Earlier this month you may have heard about so-called ‘managed anorexia’, as espoused by former Big Brother contestant Kenneth Tong. Anorexia has the highest mortality rate of any mental illness. ‘Managed’ anorexia is thus a deadly contradiction – like dipping your toe into a whirlpool or being slightly pregnant. However, according to Tong, if you’re bigger than size zero, then you’re fat. Instead he has used his twitter feed to suggest that followers ‘get thin or die trying’. Wonderfully, however he has also developed a unique aid to starvation in the form of ‘size-zero pills’. Well, who would have thought it? And plucked no doubt from the same orifice as his theories. But I digress..
Following a storm of protest, Tong has since argued that the campaign was a hoax to raise his profile. Hopefully he and his pills will now return to the obscurity they deserve. What’s more interesting are the questions this debate has raised around the promotion of anorexia and related issues of free speech. As one journalist has commented,
If [the] tweets risk encouraging anorexia and causing harm, this should be addressed. By exercising his “liberty” to say whatever he likes, he risks infringing the liberties of others who read his words – those with a mental illness who have no control over the effect his words might have on their minds.
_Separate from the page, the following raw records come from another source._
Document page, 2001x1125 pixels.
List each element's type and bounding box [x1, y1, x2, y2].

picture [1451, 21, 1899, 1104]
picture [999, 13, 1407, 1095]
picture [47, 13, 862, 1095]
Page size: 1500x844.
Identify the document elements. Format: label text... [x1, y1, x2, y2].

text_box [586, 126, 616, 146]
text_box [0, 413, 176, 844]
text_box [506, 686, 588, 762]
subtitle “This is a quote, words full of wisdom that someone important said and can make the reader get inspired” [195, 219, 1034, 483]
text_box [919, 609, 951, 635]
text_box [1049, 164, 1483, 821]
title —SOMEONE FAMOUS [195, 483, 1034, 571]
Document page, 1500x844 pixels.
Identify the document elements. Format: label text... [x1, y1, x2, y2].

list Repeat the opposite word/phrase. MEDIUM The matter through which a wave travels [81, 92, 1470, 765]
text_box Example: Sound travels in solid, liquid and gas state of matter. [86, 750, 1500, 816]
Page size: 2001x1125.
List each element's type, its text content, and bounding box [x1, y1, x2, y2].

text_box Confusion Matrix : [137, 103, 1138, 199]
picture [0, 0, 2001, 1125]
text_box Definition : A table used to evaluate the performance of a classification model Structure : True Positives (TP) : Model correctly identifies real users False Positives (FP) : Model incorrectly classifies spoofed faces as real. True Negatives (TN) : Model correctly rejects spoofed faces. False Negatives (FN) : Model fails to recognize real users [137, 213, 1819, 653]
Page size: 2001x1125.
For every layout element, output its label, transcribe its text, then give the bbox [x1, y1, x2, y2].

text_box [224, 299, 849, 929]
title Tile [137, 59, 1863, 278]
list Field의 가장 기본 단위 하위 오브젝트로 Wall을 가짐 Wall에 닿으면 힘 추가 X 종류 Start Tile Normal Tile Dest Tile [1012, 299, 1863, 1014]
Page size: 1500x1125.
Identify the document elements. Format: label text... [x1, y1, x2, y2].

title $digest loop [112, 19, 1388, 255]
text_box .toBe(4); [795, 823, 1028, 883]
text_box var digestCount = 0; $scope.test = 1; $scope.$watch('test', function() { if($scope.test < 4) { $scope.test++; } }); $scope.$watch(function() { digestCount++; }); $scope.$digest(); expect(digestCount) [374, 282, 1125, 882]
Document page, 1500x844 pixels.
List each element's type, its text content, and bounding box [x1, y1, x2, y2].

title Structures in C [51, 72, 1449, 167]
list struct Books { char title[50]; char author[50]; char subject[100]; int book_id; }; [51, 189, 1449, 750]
In a fascinating article in the New Statesman, David Green reminds us that free speech is not enshrined in law as an absolute right – particularly when such words can cause damage that goes against the wider public interest. He asks if the “managed anorexia” campaign is the health equivalent of a bomb hoax, which would be rightly prosecuted under the Criminal Law Act (1977)? Or is it instead a ‘speech act that deserves legal protection?’
Here’s another case, this time centered around the classroom. In August 2010, a federal judge ordered the Pittsburg Public Schools to pay $55,000 to settle a lawsuit filed by a mother who claimed that her daughter was bullied into anorexia. The girl was bullied in sixth and seventh grades and was the target of sexually degrading comments which suggested that she was fat and ugly. As a result she stopped eating lunch and went on to develop anorexia, for which she was later hospitalised. Her mother successfully sued the school.
What are we to make of these situations?
Bullying is totally unacceptable. Words alone can cause tremendous psychological damage and such abuse is something we all need to challenge and confront. In particular, we have a responsibility to protect those weaker than ourselves, to fight for them with all our resources. But how are we to do so? Is it for example, by setting a legal precedent where schools can be held responsible for mental illness? And if we do legislate in this area, then where do we draw the line? Do we shut down pro-ana websites? How about fashion magazines? And what do we make of underweight models – victims or perpetrators?
If our culture enshrines the values that promote eating disorders – is such legislation even possible, let alone desirable?